The Book of Herbal Wisdom, Using Plants as Medicines
By Matthew Wood
“The two qualities of sharpness and softness capture the spirit of Mullein. It is a remedy for conditions where sharpness has impinged on softness (rough, brutal coughs wearing down the soft villa of the lungs), or when the sharpness has lost its edge (edema and mucus congestion).
“The flavor of the leaf is mildly bitter and pungent, the temperature is slightly cool and definitely dry; there is a mucilaginous quality in the leaves and a slight aromatic quality in the flowers and roots. This indicates that Mullein will soothe irritated membranes (as a mucilage), reduce fever and increase secretion (as a bitter), and open the lungs (pungent, aromatic). In short, it is useful for harsh, racking coughs with a dry, irritated cough reflex, where there is a lack of secretion.
“There is a mutual weakness of the lungs and kidneys with this remedy. The lungs do not send water down to the kidneys, and the kidneys lose the capacity to drain the lungs. The result is retention of urine and edema. Mullein has an affinity for the lungs, kidneys, and nerves.
“Mullein is useful in patients who have been hit hard by a bronchial infection, in the recent or remote past. The cough reflex is irritated and hyper-reactive so that there is a painful, dry, irritative cough. The patient may complain of pain in the diaphragm, lower ribs, or abdomen – from the force and frequency of the cough. With every outburst the frame is shaken. The cough tends to develop a deep, hollow sound. The mucus membranes tend to be dry and very little phlegm is raised.
“The soft, hairy, downy leaves of Mullein are similar to the villa, or hairs lining the mucus membranes of the lungs. Harsh coughing and dryness of the membranes wear down the villa. Mullein should be remembered when a cough progresses from a more superficial condition to a sub-acute condition where there is an overactive cough reflex.
“Mullein has a strong affinity for the nervous system and neuralgia. It has been used for pain relief since antiquity. Mullein flower oil is an old German folk remedy for earache. It is placed in the ear to soothe earache when there is pain and a sense of obstruction. It soothes the nerves, lubricates the passages, and helps to clean out deposits of material.

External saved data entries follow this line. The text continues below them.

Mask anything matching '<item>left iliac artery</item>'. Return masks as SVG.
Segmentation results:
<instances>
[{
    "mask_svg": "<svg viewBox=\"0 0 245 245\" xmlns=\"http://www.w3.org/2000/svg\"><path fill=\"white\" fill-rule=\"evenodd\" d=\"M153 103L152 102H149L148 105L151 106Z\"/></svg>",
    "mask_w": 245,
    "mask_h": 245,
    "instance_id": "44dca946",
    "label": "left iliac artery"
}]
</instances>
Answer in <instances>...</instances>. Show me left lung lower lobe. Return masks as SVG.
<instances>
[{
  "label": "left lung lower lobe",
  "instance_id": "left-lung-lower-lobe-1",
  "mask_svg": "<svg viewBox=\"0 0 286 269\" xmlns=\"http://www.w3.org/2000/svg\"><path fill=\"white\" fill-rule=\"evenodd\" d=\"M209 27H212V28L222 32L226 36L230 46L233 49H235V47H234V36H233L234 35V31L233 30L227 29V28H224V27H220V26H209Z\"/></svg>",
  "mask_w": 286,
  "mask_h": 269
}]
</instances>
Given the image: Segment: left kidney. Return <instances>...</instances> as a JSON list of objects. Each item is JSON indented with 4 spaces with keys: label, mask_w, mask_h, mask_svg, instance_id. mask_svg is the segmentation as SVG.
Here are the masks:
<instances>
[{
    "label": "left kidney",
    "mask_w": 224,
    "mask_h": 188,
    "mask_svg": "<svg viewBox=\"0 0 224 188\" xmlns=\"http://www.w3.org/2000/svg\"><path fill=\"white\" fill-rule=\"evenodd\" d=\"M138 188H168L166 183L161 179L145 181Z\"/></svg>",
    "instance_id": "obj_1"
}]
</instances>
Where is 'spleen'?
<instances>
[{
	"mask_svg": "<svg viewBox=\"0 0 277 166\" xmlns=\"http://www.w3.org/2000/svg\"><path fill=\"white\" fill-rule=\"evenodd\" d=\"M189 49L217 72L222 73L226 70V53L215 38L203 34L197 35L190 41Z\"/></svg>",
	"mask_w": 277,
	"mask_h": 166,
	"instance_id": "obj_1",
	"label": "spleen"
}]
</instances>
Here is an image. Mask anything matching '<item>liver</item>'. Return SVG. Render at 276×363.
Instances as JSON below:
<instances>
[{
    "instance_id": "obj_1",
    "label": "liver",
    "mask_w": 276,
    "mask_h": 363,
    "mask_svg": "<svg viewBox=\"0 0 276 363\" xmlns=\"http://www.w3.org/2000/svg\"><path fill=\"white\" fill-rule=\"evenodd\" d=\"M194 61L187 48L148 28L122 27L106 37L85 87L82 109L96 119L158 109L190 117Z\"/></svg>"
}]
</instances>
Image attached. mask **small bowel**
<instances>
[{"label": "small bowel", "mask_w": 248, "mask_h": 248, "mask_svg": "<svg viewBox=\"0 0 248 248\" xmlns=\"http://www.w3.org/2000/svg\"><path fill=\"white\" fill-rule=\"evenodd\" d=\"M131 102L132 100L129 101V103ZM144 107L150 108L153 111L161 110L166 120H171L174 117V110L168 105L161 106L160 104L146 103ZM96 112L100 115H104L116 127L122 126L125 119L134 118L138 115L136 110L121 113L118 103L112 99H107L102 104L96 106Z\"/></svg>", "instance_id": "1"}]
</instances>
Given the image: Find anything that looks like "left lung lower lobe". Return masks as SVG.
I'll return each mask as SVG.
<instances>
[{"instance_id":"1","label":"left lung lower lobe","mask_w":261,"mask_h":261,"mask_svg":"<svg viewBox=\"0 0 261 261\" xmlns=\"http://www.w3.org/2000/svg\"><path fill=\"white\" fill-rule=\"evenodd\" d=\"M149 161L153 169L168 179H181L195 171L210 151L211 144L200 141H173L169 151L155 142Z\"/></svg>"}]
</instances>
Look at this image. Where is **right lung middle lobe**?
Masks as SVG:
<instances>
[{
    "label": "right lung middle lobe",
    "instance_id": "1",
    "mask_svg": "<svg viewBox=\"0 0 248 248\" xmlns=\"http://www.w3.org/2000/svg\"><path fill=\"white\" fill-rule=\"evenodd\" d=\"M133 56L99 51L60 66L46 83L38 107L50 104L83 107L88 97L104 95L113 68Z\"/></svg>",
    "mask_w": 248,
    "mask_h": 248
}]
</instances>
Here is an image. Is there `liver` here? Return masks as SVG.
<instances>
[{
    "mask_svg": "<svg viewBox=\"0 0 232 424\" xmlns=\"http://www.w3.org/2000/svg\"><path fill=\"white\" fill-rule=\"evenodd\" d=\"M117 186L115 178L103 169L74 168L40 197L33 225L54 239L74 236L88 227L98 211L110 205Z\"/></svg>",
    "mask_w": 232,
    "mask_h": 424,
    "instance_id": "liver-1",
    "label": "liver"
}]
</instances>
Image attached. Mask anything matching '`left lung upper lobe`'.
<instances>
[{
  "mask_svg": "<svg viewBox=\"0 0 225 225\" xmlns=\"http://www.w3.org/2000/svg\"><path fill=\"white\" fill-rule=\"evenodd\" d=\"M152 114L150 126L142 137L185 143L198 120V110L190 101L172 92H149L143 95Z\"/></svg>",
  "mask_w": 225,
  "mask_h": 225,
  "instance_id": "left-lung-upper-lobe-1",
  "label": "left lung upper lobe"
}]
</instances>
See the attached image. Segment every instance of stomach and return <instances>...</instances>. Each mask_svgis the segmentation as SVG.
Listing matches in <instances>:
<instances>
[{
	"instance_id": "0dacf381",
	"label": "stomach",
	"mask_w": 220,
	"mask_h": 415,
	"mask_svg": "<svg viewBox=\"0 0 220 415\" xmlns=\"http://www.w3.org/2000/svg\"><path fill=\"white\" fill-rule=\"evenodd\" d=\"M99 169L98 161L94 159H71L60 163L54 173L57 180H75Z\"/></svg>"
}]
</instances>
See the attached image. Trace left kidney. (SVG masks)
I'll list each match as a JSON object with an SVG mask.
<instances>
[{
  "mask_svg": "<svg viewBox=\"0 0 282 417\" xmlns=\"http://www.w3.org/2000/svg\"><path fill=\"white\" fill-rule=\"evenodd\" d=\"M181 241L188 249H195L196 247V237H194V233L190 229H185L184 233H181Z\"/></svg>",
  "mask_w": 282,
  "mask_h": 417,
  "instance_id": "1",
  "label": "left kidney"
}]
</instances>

“Mullein is particularly well indicated when there are nerve pains in the zygomatic arch related to ear pains and problems. There may also be dryness in the larynx and bronchi. The temporal-mandibular joint is sometimes the focus of difficulty. My belief is that these symptoms occur after cold winds in fall and winter. They may also be related to some trauma to the nervous system.
“The large, downy leaves of Mullein look somewhat like those of Comfrey, and have been used in herbal medicine as an external wound-wort. They have been placed on burns, injuries and broken bones to promote healing and soothe nerve-pain. I find that it is excellent for stubbed or broken fingers and toes. It is also good for setting the bone and may be used to ease pain after setting a joint.
“The leaves should be used when the condition involves the lungs and kidneys; the flowers are better for the nerves. I like to use the tea made from the leaves, the tincture of the leaves or flowers, and the oil of the flowers.”